Saved entries:
◆ ◆ ◆
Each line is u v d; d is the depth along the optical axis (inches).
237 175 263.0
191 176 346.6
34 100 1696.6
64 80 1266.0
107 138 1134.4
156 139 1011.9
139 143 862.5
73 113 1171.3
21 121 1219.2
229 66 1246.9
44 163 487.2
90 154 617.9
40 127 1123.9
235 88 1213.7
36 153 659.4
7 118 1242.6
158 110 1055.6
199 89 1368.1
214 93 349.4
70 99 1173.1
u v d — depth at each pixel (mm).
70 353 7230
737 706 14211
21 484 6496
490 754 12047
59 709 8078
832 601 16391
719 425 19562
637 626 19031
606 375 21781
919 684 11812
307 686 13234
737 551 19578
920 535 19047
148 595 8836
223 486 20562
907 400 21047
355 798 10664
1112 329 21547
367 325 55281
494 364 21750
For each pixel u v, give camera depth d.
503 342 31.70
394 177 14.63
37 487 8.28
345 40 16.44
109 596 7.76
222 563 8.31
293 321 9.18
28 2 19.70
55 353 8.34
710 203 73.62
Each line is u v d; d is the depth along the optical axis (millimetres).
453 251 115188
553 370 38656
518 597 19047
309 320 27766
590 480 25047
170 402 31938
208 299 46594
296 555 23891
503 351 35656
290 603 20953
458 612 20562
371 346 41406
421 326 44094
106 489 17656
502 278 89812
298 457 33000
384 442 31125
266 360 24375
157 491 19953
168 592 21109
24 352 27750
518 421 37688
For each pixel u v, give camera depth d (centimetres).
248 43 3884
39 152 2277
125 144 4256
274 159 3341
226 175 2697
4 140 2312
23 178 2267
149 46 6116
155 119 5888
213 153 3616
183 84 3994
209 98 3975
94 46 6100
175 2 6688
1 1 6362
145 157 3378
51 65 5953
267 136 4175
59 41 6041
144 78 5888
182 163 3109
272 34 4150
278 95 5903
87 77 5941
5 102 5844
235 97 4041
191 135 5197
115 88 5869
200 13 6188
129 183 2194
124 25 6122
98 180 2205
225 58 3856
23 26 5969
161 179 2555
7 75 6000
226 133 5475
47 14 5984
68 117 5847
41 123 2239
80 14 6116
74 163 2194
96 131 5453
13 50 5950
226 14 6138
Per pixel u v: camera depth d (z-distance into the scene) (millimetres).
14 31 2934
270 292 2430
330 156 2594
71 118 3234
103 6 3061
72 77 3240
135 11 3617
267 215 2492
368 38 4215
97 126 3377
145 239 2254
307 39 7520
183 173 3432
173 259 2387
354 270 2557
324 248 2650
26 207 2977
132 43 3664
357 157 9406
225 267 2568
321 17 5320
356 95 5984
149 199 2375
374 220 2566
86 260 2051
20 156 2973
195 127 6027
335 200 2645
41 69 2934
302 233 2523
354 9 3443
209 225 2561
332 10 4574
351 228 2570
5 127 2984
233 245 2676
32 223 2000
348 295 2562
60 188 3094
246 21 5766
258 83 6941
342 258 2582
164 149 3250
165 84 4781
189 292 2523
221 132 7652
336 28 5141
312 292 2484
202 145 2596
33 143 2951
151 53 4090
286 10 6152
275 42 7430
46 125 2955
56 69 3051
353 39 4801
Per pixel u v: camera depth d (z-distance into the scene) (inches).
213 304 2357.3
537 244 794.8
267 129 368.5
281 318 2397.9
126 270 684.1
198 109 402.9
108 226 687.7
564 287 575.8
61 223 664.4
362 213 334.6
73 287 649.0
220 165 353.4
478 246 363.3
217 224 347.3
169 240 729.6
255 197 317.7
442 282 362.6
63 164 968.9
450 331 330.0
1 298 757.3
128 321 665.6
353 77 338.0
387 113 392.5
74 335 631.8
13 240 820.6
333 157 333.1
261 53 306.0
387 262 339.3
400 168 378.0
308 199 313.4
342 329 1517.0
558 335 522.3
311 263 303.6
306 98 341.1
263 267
◆ ◆ ◆
# WHAT YOU HAVE TO DO:
Answer with a single number: how many lines in the data above have the string "distance" in them?

# EXERCISE SOLUTION:
2